執行上述程式碼後，我們可以透過視覺化來驗證學習率預熱是否按預期工作：

import matplotlib.pyplot as plt

plt.ylabel("Learning rate")
plt.xlabel("Step")
total_training_steps = len(train_loader) * n_epochs
plt.plot(range(total_training_steps), track_lrs)
plt.show()

內容解密：

這段程式碼繪製了學習率隨訓練步驟變化的曲線。首先，匯入 matplotlib.pyplot 用於繪圖。然後，設定 y 軸和 x 軸的標籤，分別表示學習率和訓練步驟。接著，繪製學習率隨訓練步驟變化的曲線，並顯示圖表。這樣可以直觀地觀察到學習率在訓練過程中的變化情況。

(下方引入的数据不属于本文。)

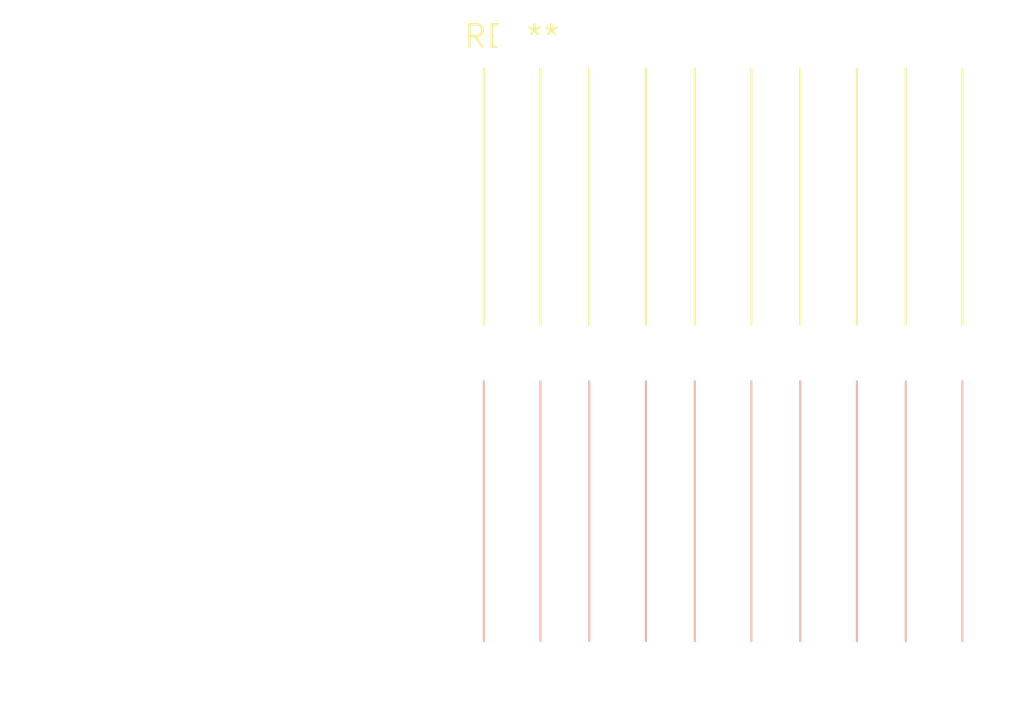
<source format=kicad_pcb>
(kicad_pcb (version 20240108) (generator pcbnew)

  (general
    (thickness 1.6)
  )

  (paper "A4")
  (layers
    (0 "F.Cu" signal)
    (31 "B.Cu" signal)
    (32 "B.Adhes" user "B.Adhesive")
    (33 "F.Adhes" user "F.Adhesive")
    (34 "B.Paste" user)
    (35 "F.Paste" user)
    (36 "B.SilkS" user "B.Silkscreen")
    (37 "F.SilkS" user "F.Silkscreen")
    (38 "B.Mask" user)
    (39 "F.Mask" user)
    (40 "Dwgs.User" user "User.Drawings")
    (41 "Cmts.User" user "User.Comments")
    (42 "Eco1.User" user "User.Eco1")
    (43 "Eco2.User" user "User.Eco2")
    (44 "Edge.Cuts" user)
    (45 "Margin" user)
    (46 "B.CrtYd" user "B.Courtyard")
    (47 "F.CrtYd" user "F.Courtyard")
    (48 "B.Fab" user)
    (49 "F.Fab" user)
    (50 "User.1" user)
    (51 "User.2" user)
    (52 "User.3" user)
    (53 "User.4" user)
    (54 "User.5" user)
    (55 "User.6" user)
    (56 "User.7" user)
    (57 "User.8" user)
    (58 "User.9" user)
  )

  (setup
    (pad_to_mask_clearance 0)
    (pcbplotparams
      (layerselection 0x00010fc_ffffffff)
      (plot_on_all_layers_selection 0x0000000_00000000)
      (disableapertmacros false)
      (usegerberextensions false)
      (usegerberattributes false)
      (usegerberadvancedattributes false)
      (creategerberjobfile false)
      (dashed_line_dash_ratio 12.000000)
      (dashed_line_gap_ratio 3.000000)
      (svgprecision 4)
      (plotframeref false)
      (viasonmask false)
      (mode 1)
      (useauxorigin false)
      (hpglpennumber 1)
      (hpglpenspeed 20)
      (hpglpendiameter 15.000000)
      (dxfpolygonmode false)
      (dxfimperialunits false)
      (dxfusepcbnewfont false)
      (psnegative false)
      (psa4output false)
      (plotreference false)
      (plotvalue false)
      (plotinvisibletext false)
      (sketchpadsonfab false)
      (subtractmaskfromsilk false)
      (outputformat 1)
      (mirror false)
      (drillshape 1)
      (scaleselection 1)
      (outputdirectory "")
    )
  )

  (net 0 "")

  (footprint "SolderWire-1.5sqmm_1x05_P6mm_D1.7mm_OD3mm_Relief2x" (layer "F.Cu") (at 0 0))

)

</source>
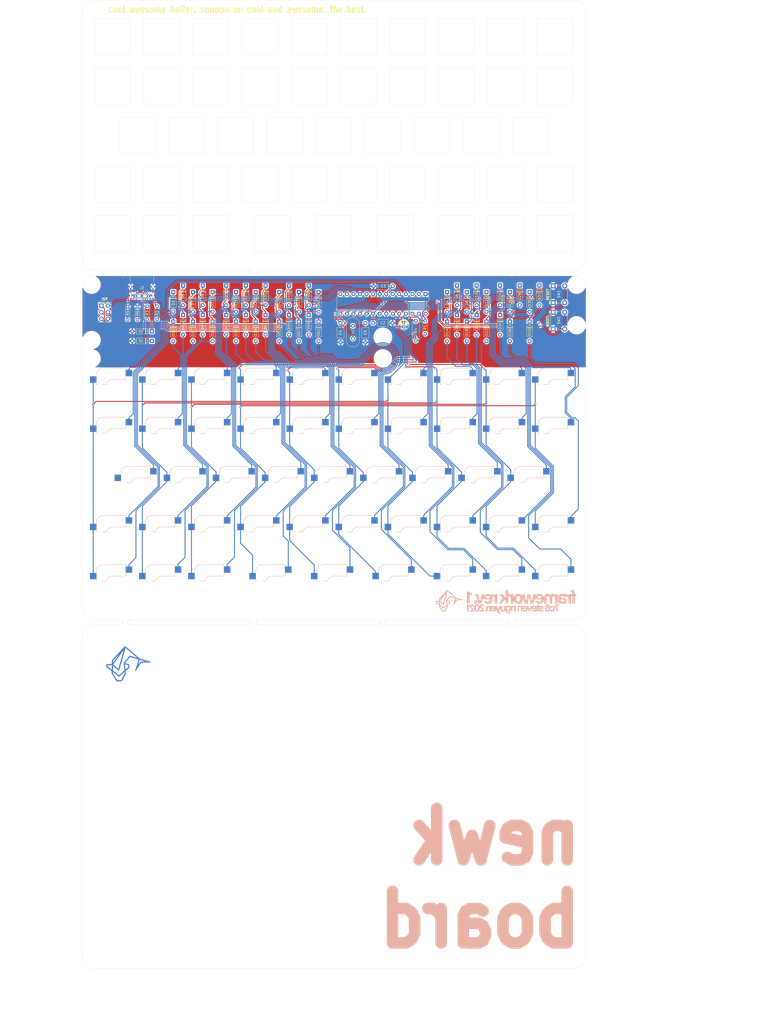
<source format=kicad_pcb>
(kicad_pcb
	(version 20240108)
	(generator "pcbnew")
	(generator_version "8.0")
	(general
		(thickness 1.6)
		(legacy_teardrops no)
	)
	(paper "A2" portrait)
	(title_block
		(title "framework")
		(date "2020-12-31")
		(rev "1")
		(company "7c8")
		(comment 1 "Ortholinear keyboard with a rotary encoder.")
	)
	(layers
		(0 "F.Cu" signal)
		(31 "B.Cu" signal)
		(32 "B.Adhes" user "B.Adhesive")
		(33 "F.Adhes" user "F.Adhesive")
		(34 "B.Paste" user)
		(35 "F.Paste" user)
		(36 "B.SilkS" user "B.Silkscreen")
		(37 "F.SilkS" user "F.Silkscreen")
		(38 "B.Mask" user)
		(39 "F.Mask" user)
		(40 "Dwgs.User" user "User.Drawings")
		(41 "Cmts.User" user "User.Comments")
		(42 "Eco1.User" user "User.Eco1")
		(43 "Eco2.User" user "User.Eco2")
		(44 "Edge.Cuts" user)
		(45 "Margin" user)
		(46 "B.CrtYd" user "B.Courtyard")
		(47 "F.CrtYd" user "F.Courtyard")
		(48 "B.Fab" user)
		(49 "F.Fab" user)
	)
	(setup
		(pad_to_mask_clearance 0)
		(allow_soldermask_bridges_in_footprints no)
		(grid_origin 96.330375 177.303625)
		(pcbplotparams
			(layerselection 0x00010f0_ffffffff)
			(plot_on_all_layers_selection 0x0000000_00000000)
			(disableapertmacros no)
			(usegerberextensions yes)
			(usegerberattributes no)
			(usegerberadvancedattributes no)
			(creategerberjobfile no)
			(dashed_line_dash_ratio 12.000000)
			(dashed_line_gap_ratio 3.000000)
			(svgprecision 4)
			(plotframeref no)
			(viasonmask no)
			(mode 1)
			(useauxorigin no)
			(hpglpennumber 1)
			(hpglpenspeed 20)
			(hpglpendiameter 15.000000)
			(pdf_front_fp_property_popups yes)
			(pdf_back_fp_property_popups yes)
			(dxfpolygonmode yes)
			(dxfimperialunits yes)
			(dxfusepcbnewfont yes)
			(psnegative no)
			(psa4output no)
			(plotreference yes)
			(plotvalue yes)
			(plotfptext yes)
			(plotinvisibletext no)
			(sketchpadsonfab no)
			(subtractmaskfromsilk yes)
			(outputformat 1)
			(mirror no)
			(drillshape 0)
			(scaleselection 1)
			(outputdirectory "gerber/")
		)
	)
	(net 0 "")
	(net 1 "GND")
	(net 2 "+5V")
	(net 3 "Net-(U1-XTAL2{slash}PB7)")
	(net 4 "Net-(U1-XTAL1{slash}PB6)")
	(net 5 "Net-(D1-K)")
	(net 6 "Net-(D2-K)")
	(net 7 "Net-(D3-A)")
	(net 8 "Net-(D4-A)")
	(net 9 "Net-(D5-A)")
	(net 10 "Net-(D6-A)")
	(net 11 "Net-(D7-A)")
	(net 12 "Net-(D8-A)")
	(net 13 "Net-(D9-A)")
	(net 14 "Net-(D10-A)")
	(net 15 "Net-(D11-A)")
	(net 16 "Net-(D12-A)")
	(net 17 "Net-(D13-A)")
	(net 18 "Net-(D14-A)")
	(net 19 "Net-(D15-A)")
	(net 20 "Net-(D16-A)")
	(net 21 "Net-(D17-A)")
	(net 22 "Net-(D18-A)")
	(net 23 "Net-(D19-A)")
	(net 24 "Net-(D20-A)")
	(net 25 "Net-(D21-A)")
	(net 26 "Net-(D22-A)")
	(net 27 "Net-(D23-A)")
	(net 28 "Net-(D24-A)")
	(net 29 "Net-(D25-A)")
	(net 30 "Net-(D26-A)")
	(net 31 "Net-(D27-A)")
	(net 32 "Net-(D28-A)")
	(net 33 "Net-(D29-A)")
	(net 34 "Net-(D30-A)")
	(net 35 "Net-(D31-A)")
	(net 36 "Net-(D32-A)")
	(net 37 "Net-(D33-A)")
	(net 38 "Net-(D34-A)")
	(net 39 "Net-(D35-A)")
	(net 40 "Net-(D36-A)")
	(net 41 "Net-(D37-A)")
	(net 42 "Net-(D39-A)")
	(net 43 "Net-(D40-A)")
	(net 44 "Net-(D41-A)")
	(net 45 "Net-(D43-A)")
	(net 46 "Net-(D45-A)")
	(net 47 "Net-(D47-A)")
	(net 48 "Net-(D49-A)")
	(net 49 "Net-(D51-A)")
	(net 50 "Net-(D53-A)")
	(net 51 "Net-(D55-A)")
	(net 52 "Net-(D57-A)")
	(net 53 "Net-(D59-A)")
	(net 54 "Net-(D61-A)")
	(net 55 "Net-(J2-CC2)")
	(net 56 "Net-(J2-CC1)")
	(net 57 "r0")
	(net 58 "r1")
	(net 59 "r2")
	(net 60 "r3")
	(net 61 "r4")
	(net 62 "mosi")
	(net 63 "r9")
	(net 64 "miso")
	(net 65 "rst")
	(net 66 "d-")
	(net 67 "d+")
	(net 68 "r6")
	(net 69 "c0")
	(net 70 "c1")
	(net 71 "c2")
	(net 72 "c3")
	(net 73 "c4")
	(net 74 "c5")
	(net 75 "ea")
	(net 76 "eb")
	(net 77 "r8")
	(footprint "framework:D_DO-35_SOD27_P7.62mm_Horizontal" (layer "F.Cu") (at 244.475375 190.464625 -90))
	(footprint "framework:CP_Radial_D4.0mm_P1.50mm" (layer "F.Cu") (at 216.18575 206.45875 90))
	(footprint "framework:D_DO-35_SOD27_P7.62mm_Horizontal" (layer "F.Cu") (at 126.825375 193.004625 -90))
	(footprint "framework:C_Axial_L3.8mm_D2.6mm_P7.50mm_Horizontal" (layer "F.Cu") (at 191.67475 205.01525 -90))
	(footprint "framework:D_DO-35_SOD27_P7.62mm_Horizontal" (layer "F.Cu") (at 118.52275 211.9435 180))
	(footprint "framework:C_Axial_L3.8mm_D2.6mm_P7.50mm_Horizontal" (layer "F.Cu") (at 201.32675 205.01525 -90))
	(footprint "framework:Crystal_HC49-4H_Vertical" (layer "F.Cu") (at 196.50075 211.01325 90))
	(footprint "framework:C_Axial_L3.8mm_D2.6mm_P7.50mm_Horizontal" (layer "F.Cu") (at 211.955125 190.718625 180))
	(footprint "framework:D_DO-35_SOD27_P7.62mm_Horizontal" (layer "F.Cu") (at 118.52275 208.19725 180))
	(footprint "framework:D_DO-35_SOD27_P7.62mm_Horizontal" (layer "F.Cu") (at 134.445375 193.004625 -90))
	(footprint "framework:D_DO-35_SOD27_P7.62mm_Horizontal" (layer "F.Cu") (at 126.825375 204.434625 -90))
	(footprint "framework:C_Axial_L3.8mm_D2.6mm_P7.50mm_Horizontal" (layer "F.Cu") (at 204.36775 204.95875))
	(footprint "framework:D_DO-35_SOD27_P7.62mm_Horizontal" (layer "F.Cu") (at 248.285375 193.004625 -90))
	(footprint "framework:D_DO-35_SOD27_P7.62mm_Horizontal" (layer "F.Cu") (at 240.665375 193.004625 -90))
	(footprint "framework:D_DO-35_SOD27_P7.62mm_Horizontal" (layer "F.Cu") (at 142.065375 193.004625 -90))
	(footprint "framework:D_DO-35_SOD27_P7.62mm_Horizontal" (layer "F.Cu") (at 138.255375 190.464625 -90))
	(footprint "framework:D_DO-35_SOD27_P7.62mm_Horizontal" (layer "F.Cu") (at 233.045375 193.004625 -90))
	(footprint "framework:D_DO-35_SOD27_P7.62mm_Horizontal" (layer "F.Cu") (at 236.855375 190.464625 -90))
	(footprint "framework:D_DO-35_SOD27_P7.62mm_Horizontal" (layer "F.Cu") (at 183.165375 204.434625 -90))
	(footprint "framework:D_DO-35_SOD27_P7.62mm_Horizontal" (layer "F.Cu") (at 167.925375 204.434625 -90))
	(footprint "framework:D_DO-35_SOD27_P7.62mm_Horizontal" (layer "F.Cu") (at 171.735375 201.894625 -90))
	(footprint "framework:D_DO-35_SOD27_P7.62mm_Horizontal" (layer "F.Cu") (at 183.165375 193.004625 -90))
	(footprint "framework:USB_C_Receptacle_GCT_USB4085" (layer "F.Cu") (at 117.615375 195.254625 180))
	(footprint "framework:Kailh_socket_MX_no_fsilk" (layer "F.Cu") (at 103.330375 229.453625))
	(footprint "framework:SW_PUSH_6mm_H4.3mm" (layer "F.Cu") (at 278.650375 200.823625 -90))
	(footprint "framework:SW_PUSH_6mm_H4.3mm"
		(layer "F.Cu")
		(uuid "00000000-0000-0000-0000-00005ff181d4")
		(at 278.660375 190.613625 -90)
		(descr "tactile push button, 6x6mm e.g. PHAP33xx series, height=4.3mm")
		(tags "tact sw push 6mm")
		(property "Reference" "SW1"
			(at 3.175 2.3495 90)
			(layer "F.SilkS")
			(uuid "edef692e-bb41-4e6a-8a7a-01bd25553e99")
			(effects
				(font
					(size 1 1)
					(thickness 0.15)
				)
			)
		)
		(property "Value" "SW_Push"
			(at 3.75 6.7 90)
			(layer "F.Fab")
			(uuid "f561e25a-8009-4399-a938-fe6e1daac103")
			(effects
				(font
					(size 1 1)
					(thickness 0.15)
				)
			)
		)
		(property "Footprint" "framework:SW_PUSH_6mm_H4.3mm"
			(at 0 0 90)
			(layer "F.Fab")
			(hide yes)
			(uuid "cff664ce-254a-4374-a1a9-1e366f081755")
			(effects
				(font
				
... [1858397 chars truncated]
</source>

此圖示展示了學習率在初始階段逐漸增加到峰值的過程。此圖示為：

此圖示

@startuml
skinparam backgroundColor #FEFEFE
skinparam componentStyle rectangle

title 大語言模型訓練迴圈增強技術

package "LLM 訓練迴圈增強" {
    package "學習率策略" {
        component [學習率預熱] as warmup
        component [餘弦衰減] as cosine
        component [批次大小調整] as batch
    }

    package "模型訓練" {
        component [模型選擇] as select
        component [超參數調優] as tune
        component [交叉驗證] as cv
    }

    package "評估部署" {
        component [模型評估] as eval
        component [模型部署] as deploy
        component [監控維護] as monitor
    }
}

collect --> clean : 原始資料
clean --> feature : 乾淨資料
feature --> select : 特徵向量
select --> tune : 基礎模型
tune --> cv : 最佳參數
cv --> eval : 訓練模型
eval --> deploy : 驗證模型
deploy --> monitor : 生產模型

note right of feature
  特徵工程包含：
  - 特徵選擇
  - 特徵轉換
  - 降維處理
end note

note right of eval
  評估指標：
  - 準確率/召回率
  - F1 Score
  - AUC-ROC
end note

@enduml

此圖示說明瞭學習率預熱的過程，從初始的低學習率逐漸增加到峰值學習率，並在之後保持峰值學習率。

綜上所述，本附錄介紹瞭如何增強訓練迴圈的功能，包括初始化模型和資料載入器、載入資料、建立資料載入器、實作學習率預熱以及視覺化學習率變化等。透過這些技術，可以提高大語言模型的訓練穩定性和效果。